The findings also showed that cholesterol levels in all eggs were lower than US Department of Agriculture guidelines, prompting the USDA to review and revise downward its estimates for average cholesterol levels in eggs.
The study, “Comparison of Fatty Acid, Cholesterol, and Vitamin A and E Composition in Eggs from Hens Housed in Conventional Cage and Range Production Facilities,” appeared in the July issue of Poultry Science, a journal published by PSA. Its author, Dr. Kenneth E. Anderson, a Professor in the Department of Poultry Science at North Carolina State University, collected data for the study in 2008 and 2009. The study was conducted concurrently with the North Carolina Layer Performance and Management Test (NCLP&MT), which evaluates the major commercial layer lines used in the United States.
“The key takeaway from this research is that an egg, no matter where it’s produced, is a very nutritious product. Eggs from a range production environment did have higher levels of total fat than eggs produced by caged hens, but they did not have higher levels of cholesterol. Perhaps the most striking finding was that both cage- and range-produced eggs actually have lower cholesterol levels than previously believed, which has led the USDA to lower the cholesterol guidelines for eggs in the USDA Nutrient Database for shell eggs to 185 mg per egg, down from 213 mg,” said Dr. Anderson.

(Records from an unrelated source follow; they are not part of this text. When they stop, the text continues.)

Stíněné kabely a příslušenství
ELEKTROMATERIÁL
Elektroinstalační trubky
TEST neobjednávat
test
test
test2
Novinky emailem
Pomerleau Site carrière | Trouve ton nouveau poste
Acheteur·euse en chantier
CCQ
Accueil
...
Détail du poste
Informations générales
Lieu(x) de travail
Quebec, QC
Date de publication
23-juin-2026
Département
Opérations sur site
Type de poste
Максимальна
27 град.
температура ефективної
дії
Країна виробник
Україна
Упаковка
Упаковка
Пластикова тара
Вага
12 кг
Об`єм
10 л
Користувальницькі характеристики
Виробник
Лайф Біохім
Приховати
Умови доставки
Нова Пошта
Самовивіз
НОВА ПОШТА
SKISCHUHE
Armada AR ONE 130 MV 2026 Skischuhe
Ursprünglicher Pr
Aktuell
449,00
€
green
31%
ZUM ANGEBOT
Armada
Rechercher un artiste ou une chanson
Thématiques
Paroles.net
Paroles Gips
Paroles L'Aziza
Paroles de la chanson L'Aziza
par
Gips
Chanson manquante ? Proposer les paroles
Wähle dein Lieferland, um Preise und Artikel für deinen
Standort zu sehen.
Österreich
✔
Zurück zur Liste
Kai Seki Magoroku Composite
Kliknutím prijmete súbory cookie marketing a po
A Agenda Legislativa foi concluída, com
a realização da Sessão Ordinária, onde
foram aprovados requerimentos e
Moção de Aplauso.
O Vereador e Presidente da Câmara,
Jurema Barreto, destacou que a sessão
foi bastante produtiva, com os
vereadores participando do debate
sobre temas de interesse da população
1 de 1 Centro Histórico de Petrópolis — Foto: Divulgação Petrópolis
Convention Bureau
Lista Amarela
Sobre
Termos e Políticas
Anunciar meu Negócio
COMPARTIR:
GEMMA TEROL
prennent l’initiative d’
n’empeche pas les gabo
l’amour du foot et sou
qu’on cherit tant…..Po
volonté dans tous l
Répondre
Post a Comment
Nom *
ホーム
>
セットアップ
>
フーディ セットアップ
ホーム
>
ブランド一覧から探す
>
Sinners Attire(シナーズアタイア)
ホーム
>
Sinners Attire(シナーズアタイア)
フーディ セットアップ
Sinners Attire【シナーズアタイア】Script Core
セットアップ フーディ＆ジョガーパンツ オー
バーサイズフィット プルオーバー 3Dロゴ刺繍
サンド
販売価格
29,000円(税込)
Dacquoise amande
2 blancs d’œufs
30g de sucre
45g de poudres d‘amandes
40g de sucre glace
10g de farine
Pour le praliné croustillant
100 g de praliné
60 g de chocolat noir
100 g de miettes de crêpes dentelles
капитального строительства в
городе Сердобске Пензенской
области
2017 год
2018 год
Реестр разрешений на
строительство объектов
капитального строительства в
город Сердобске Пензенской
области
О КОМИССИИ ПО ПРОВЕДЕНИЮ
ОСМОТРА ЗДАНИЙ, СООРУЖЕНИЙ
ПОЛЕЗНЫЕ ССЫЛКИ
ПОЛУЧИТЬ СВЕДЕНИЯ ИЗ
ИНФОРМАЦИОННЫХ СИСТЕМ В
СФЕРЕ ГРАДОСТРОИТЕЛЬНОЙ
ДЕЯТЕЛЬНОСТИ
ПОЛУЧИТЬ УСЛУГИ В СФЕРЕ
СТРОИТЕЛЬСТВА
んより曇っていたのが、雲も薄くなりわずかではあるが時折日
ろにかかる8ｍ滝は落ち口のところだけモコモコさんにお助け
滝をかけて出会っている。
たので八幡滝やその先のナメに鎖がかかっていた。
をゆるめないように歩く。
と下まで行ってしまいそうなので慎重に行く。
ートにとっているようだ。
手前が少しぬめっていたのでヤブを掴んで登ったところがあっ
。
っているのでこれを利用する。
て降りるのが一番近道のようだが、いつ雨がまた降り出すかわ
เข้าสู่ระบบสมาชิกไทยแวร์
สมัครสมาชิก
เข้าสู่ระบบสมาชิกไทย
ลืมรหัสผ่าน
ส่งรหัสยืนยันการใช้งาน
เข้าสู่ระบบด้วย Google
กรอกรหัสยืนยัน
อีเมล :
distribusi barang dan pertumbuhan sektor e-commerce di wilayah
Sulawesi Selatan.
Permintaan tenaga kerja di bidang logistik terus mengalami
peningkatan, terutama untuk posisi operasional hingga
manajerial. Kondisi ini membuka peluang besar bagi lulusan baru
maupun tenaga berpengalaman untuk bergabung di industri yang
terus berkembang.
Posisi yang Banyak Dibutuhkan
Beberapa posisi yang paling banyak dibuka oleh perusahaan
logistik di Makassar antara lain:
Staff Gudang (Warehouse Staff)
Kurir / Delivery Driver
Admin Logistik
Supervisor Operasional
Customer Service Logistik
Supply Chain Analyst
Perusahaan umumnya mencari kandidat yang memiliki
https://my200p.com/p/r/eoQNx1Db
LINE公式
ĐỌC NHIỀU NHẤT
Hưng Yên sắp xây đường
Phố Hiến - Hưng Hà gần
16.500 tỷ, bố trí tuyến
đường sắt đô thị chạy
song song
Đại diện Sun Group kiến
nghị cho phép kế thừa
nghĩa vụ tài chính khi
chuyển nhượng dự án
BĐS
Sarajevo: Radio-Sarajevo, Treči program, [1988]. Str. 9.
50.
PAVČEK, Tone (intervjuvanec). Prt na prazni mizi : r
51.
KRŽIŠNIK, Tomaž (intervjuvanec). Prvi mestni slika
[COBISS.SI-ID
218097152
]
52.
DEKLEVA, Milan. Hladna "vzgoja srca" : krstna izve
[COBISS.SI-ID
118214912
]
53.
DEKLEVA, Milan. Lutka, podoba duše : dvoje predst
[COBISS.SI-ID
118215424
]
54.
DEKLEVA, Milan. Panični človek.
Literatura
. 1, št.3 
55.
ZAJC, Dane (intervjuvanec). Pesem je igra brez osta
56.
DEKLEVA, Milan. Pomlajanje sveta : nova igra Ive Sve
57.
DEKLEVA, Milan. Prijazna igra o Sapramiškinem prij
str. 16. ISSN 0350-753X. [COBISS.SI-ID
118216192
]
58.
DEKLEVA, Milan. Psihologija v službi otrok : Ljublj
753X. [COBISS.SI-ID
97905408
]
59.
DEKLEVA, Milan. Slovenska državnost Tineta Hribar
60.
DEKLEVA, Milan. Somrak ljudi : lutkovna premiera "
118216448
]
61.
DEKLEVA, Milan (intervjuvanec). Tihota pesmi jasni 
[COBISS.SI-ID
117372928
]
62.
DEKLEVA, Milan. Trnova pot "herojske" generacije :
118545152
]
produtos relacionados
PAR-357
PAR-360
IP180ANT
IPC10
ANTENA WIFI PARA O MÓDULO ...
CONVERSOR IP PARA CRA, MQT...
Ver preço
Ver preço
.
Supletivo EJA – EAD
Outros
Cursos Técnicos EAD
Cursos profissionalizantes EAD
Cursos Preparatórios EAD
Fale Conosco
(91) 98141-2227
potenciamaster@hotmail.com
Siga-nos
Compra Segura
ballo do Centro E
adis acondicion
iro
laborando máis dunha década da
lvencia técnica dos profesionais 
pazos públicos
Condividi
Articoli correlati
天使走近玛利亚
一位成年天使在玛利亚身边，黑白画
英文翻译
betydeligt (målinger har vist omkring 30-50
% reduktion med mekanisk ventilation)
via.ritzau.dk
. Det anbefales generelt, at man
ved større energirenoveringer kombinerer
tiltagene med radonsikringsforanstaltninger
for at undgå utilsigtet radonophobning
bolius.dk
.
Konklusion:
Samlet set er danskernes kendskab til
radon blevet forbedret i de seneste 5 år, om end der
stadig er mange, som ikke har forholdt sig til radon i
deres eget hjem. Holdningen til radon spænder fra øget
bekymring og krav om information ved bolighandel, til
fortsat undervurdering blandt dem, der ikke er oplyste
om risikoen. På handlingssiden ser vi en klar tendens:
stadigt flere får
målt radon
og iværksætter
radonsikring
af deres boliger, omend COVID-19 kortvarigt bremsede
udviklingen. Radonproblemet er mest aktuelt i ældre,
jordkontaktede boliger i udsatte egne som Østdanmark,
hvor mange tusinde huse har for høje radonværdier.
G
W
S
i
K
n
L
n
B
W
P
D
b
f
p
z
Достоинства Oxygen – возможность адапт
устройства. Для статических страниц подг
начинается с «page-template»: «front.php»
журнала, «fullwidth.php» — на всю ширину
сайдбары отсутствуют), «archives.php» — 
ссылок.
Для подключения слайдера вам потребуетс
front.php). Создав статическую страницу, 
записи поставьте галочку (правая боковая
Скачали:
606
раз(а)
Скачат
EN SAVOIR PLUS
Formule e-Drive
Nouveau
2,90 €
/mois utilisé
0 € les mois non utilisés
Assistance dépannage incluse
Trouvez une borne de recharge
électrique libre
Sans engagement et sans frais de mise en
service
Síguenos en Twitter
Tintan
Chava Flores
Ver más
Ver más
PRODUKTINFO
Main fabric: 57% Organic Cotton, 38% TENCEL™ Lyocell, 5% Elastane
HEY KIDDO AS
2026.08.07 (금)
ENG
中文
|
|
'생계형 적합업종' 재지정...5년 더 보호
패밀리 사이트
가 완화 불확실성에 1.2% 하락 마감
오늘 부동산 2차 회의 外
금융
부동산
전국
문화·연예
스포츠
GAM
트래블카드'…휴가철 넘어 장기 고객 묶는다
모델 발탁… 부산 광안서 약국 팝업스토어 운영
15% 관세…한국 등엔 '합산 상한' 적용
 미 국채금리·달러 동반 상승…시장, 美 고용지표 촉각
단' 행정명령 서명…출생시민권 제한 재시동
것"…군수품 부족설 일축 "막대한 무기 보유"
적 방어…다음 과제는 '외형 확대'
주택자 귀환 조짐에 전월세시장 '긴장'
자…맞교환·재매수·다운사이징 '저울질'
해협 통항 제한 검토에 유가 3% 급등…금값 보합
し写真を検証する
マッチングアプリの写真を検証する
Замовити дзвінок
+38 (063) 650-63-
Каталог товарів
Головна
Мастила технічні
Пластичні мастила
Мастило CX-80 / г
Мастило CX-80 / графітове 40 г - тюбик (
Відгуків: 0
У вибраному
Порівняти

Dr. Anderson conducted his study in North Carolina using more than 400 Hy-Line Brown pullets. The pullets were raised in accordance with the laying environment (range or cage) in the 37th NCLP&MT. All of the pullets in the study were hatch mates. Identical rearing dietary programs were used for both the range and cage pullets, with the only difference being the access the latter group had to the range paddock, a common hay mixture for North Carolina comprising both warm- and cool-season forages.
Pullets designated for the range facilities were brooded on litter until 12 weeks of age and then moved to a range environment. At 17 weeks, they were then moved to one of three production range paddocks. A parallel pattern was followed for the cage hens, which were reared in a cage rearing facility, and then at 17 weeks assigned to one of three groups of laying cages. All other rearing parameters were maintained as similar as possible.
Egg samples were collected at 50, 62, and 74 weeks of age during the productive life of the flock and sent to four different laboratories commonly used for egg nutrient analysis. The results showed no influence of housing environment (range or cage) on egg levels of vitamin A or vitamin E. However, β-carotene levels were higher in the range eggs, which, according to Dr. Anderson, may have contributed to the darker colored yolks observed in these eggs during the study. The study also found no difference in cholesterol content between range- and cage-produced eggs.
Based on these results, Dr. Anderson concluded that “a significant nutritional advantage of eggs produced by chickens housed on range versus in cages could not be established.”